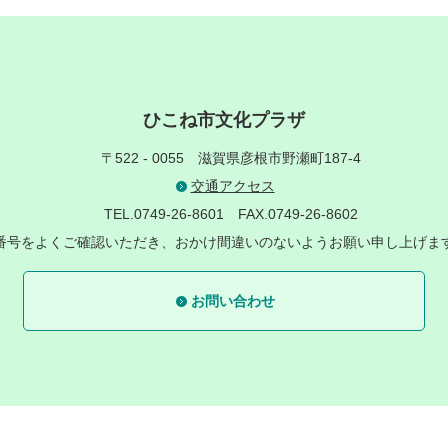
ひこね市文化プラザ
〒522 - 0055
滋賀県彦根市野瀬町187-4
交通アクセス
TEL.0749-26-8601
FAX.0749-26-8602
番号をよくご確認いただき、おかけ間違いのないようお願い申し上げま
お問い合わせ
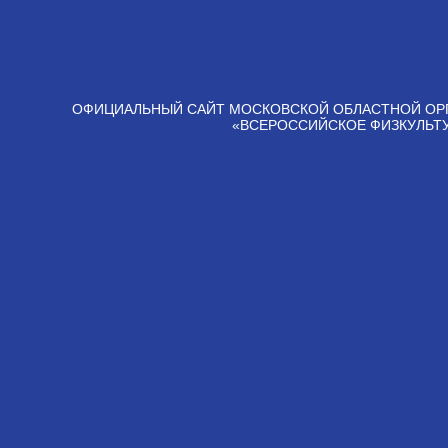
ОФИЦИАЛЬНЫЙ САЙТ МОСКОВСКОЙ ОБЛАСТНОЙ ОР
«ВСЕРОССИЙСКОЕ ФИЗКУЛЬТ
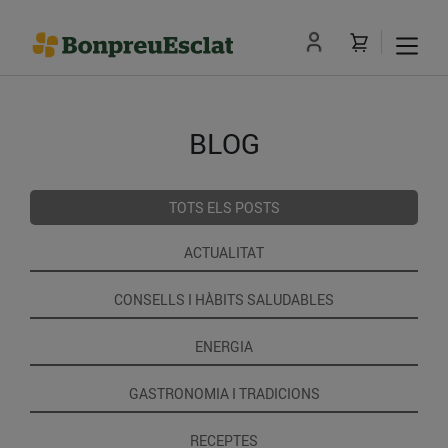
BLOG
TOTS ELS POSTS
ACTUALITAT
CONSELLS I HÀBITS SALUDABLES
ENERGIA
GASTRONOMIA I TRADICIONS
RECEPTES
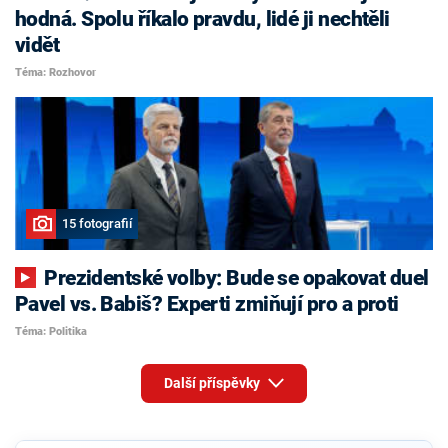
hodná. Spolu říkalo pravdu, lidé ji nechtěli
vidět
Téma: Rozhovor
15 fotografií
Prezidentské volby: Bude se opakovat duel
Pavel vs. Babiš? Experti zmiňují pro a proti
Téma: Politika
Další příspěvky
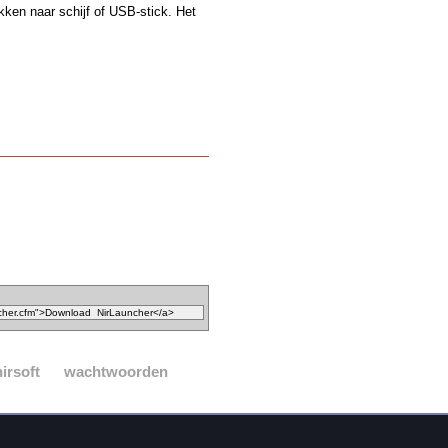
kken naar schijf of USB-stick. Het
nirsoft
wachtwoorden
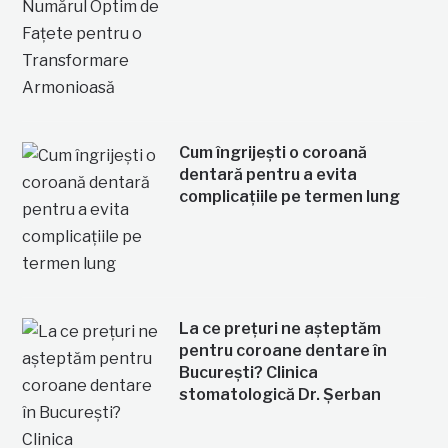
Cum îngrijești o coroană
dentară pentru a evita
complicațiile pe termen lung
La ce prețuri ne așteptăm
pentru coroane dentare în
București? Clinica
stomatologică Dr. Șerban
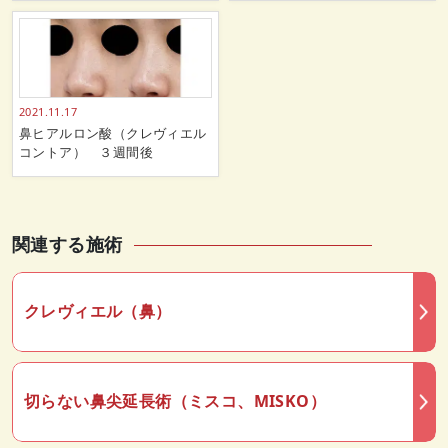
2021.11.17
鼻ヒアルロン酸（クレヴィエル
コントア） ３週間後
関連する施術
クレヴィエル（鼻）
切らない鼻尖延長術（ミスコ、MISKO）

— Activity —
Every line that holds the word "pentru" should be copied from the records above.

— Reply —
dentară pentru a evita
pentru coroane dentare în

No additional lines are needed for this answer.